All studies were analysed in terms of sample size, age of the participants, stage of disease, and research methodologies. All miRNAs that were found to be differentially regulated in endometriosis and validated using qRT-PCR were listed. A ranking method devised by Griffith et al. (2006) for genes was followed for miRNAs [167]: the highest preference was given to the miRNA consistently dysregulated in more than one study. The sample size of the study was next in the order of importance, followed by the magnitude of fold change of miRNA expression.

4.6. Publication Bias

Publication bias is always a concern in systematic review, because all the research which takes place is not published.

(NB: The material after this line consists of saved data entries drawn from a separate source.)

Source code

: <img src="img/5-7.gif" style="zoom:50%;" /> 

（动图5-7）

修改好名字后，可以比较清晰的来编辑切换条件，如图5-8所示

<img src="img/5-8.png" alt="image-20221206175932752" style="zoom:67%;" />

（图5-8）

Studies with a significant result are more likely to be published compared to studies with null results. Moreover, well-controlled and properly carried out studies are less likely to achieve significance. In the current systematic review, only nine studies were included, and Begg and Egger funnel plots are unreliable in a review with less than ten studies [168].

The systematic review was registered with the International Prospective Register of Systematic Reviews (PROSPERO) at http://www.crd.york.ac.uk/prospero, registration number CRD42016048410.

5. Conclusions

Based on the literature overview, circulating miRNAs seem to be promising candidates for a non-invasive biomarker for endometriosis. However, considerable discovery is yet to be done in this domain, and the techniques for miRNA profiling need to be further explored and standardised. The current disagreement between various studies as to methodology and results warrants the need for larger, well-controlled, systematic validation studies, with uniformity in research approaches, and involving a myriad of patient populations. The incongruity also accentuates the perplexity of this enigmatic disease, and highlights the necessity of novel techniques to design a reliable non-invasive test to diagnose endometriosis. We hope that our review might point towards the future oasis of true biomarkers, past the present miRNA mirage.